Fix background mutation rate estimate to mutation rates seen in -label samples. By default, a single background rate is used for all samples, inferred from the average mutation rate across all -label samples. The grouping_factors argument can be specified to use certain -label samples to infer background mutation rates for certain sets of +label samples.

grouping_factors

If pold_from_nolabel is TRUE, then grouping_factors will specify the sample-detail columns in the metadf that should be used to group -label samples by.
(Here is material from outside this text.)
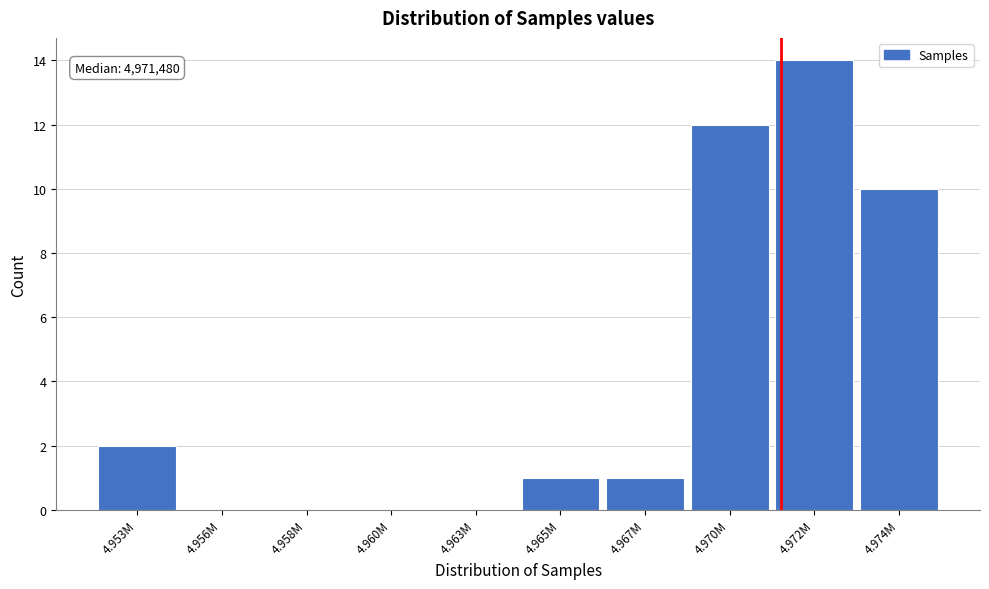

Reading right to left, transcribe all the data shown in this chart.

4.974M=10	4.972M=14	4.970M=12	4.967M=1	4.965M=1	4.963M=0	4.960M=0	4.958M=0	4.956M=0	4.953M=2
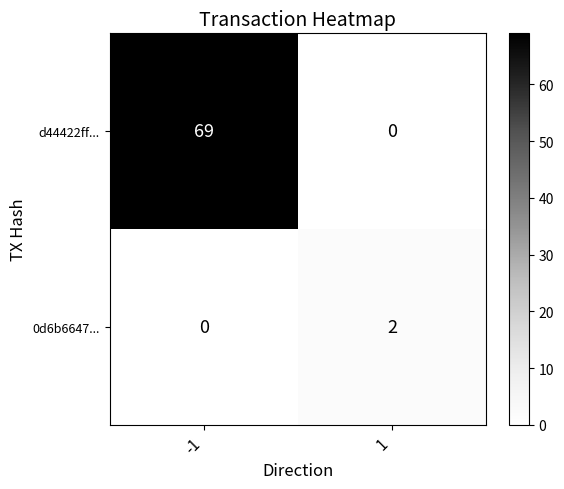

Which series has the largest total across all categories?

d44422ff...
Average mutation rates in each group of -label samples will be used as the background mutation rate estimate in +label samples with the same values for the relevant metadf columns.

character_limit

Maximum number of characters for naming out fractions output. EZbakR will try to name this as a "_" separated character vector of all of the features analyzed. If this name is greater than character_limit, then it will default to "fraction#", where "#" represents a simple numerical ID for the table.

overwrite

If TRUE and a fractions estimate output already exists that would possess the same metadata (features analyzed, populations analyzed, and fraction_design), then it will get overwritten with the new output. Else, it will be saved as a separate output with the same name + "_#" where "#" is a numerical ID to distinguish the similar outputs.